Sobre a sala de monitoramento para pessoas que tiveram EAPV o texto afirma que "essa estrutura já foi montada, os técnicos já foram treinados e o agendamento já está ocorrendo, bem como, a vacinação destes pacientes com precaução, dentro de todo protocolo de urgência e emergência". O órgão não se posiciona, no entanto, sobre o fato de que, caso ocorra uma emergência, o paciente terá que ser socorrido para outro hospital, uma vez o Hospital da Mulher atualmente ser exclusivo para pacientes de covid-19.

Sobre a intercambialidade de imunobiológico, a Sesau admitiu ter tomado conhecimento sobre o assunto com a Nota Técnica número 6, divulgada pelo Ministério da Saúde no dia 23 de julho de 2021, mas não explicou o porquê do procedimento só ser adotado dois meses depois.
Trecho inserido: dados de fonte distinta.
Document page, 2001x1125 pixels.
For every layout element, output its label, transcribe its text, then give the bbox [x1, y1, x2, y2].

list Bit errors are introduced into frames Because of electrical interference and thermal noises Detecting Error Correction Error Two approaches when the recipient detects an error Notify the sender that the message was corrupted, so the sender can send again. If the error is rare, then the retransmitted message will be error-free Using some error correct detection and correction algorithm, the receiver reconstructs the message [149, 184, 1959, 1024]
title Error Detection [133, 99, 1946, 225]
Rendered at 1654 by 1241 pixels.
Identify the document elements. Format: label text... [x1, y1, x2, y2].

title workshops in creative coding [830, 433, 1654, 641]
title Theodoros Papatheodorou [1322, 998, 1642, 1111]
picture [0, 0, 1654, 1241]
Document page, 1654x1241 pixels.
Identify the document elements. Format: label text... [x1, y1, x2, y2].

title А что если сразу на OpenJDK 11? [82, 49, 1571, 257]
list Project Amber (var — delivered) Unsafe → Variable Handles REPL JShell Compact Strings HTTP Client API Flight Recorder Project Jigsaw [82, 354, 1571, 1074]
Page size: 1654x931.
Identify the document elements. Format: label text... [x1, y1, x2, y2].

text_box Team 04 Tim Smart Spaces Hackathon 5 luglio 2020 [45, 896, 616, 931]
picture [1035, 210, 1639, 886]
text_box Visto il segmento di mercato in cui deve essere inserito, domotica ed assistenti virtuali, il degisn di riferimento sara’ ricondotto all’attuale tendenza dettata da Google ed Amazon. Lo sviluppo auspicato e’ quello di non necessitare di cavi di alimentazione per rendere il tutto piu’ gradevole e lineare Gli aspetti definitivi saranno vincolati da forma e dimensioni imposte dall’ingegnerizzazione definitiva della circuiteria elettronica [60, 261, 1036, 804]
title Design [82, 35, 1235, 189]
De acordo com dados da Sesau, 3.062.095 doses de vacina contra a covid-19 foram aplicadas em Alagoas até ontem Um total de 2.002.254 de pessoas está no primeiro ciclo. Outros 1.059.841 pacientes concluíram a imunização com duas aplicações ou dose única. No estado, 237.842 pessoas foram infectadas pelo vírus, com 6.185 mortes.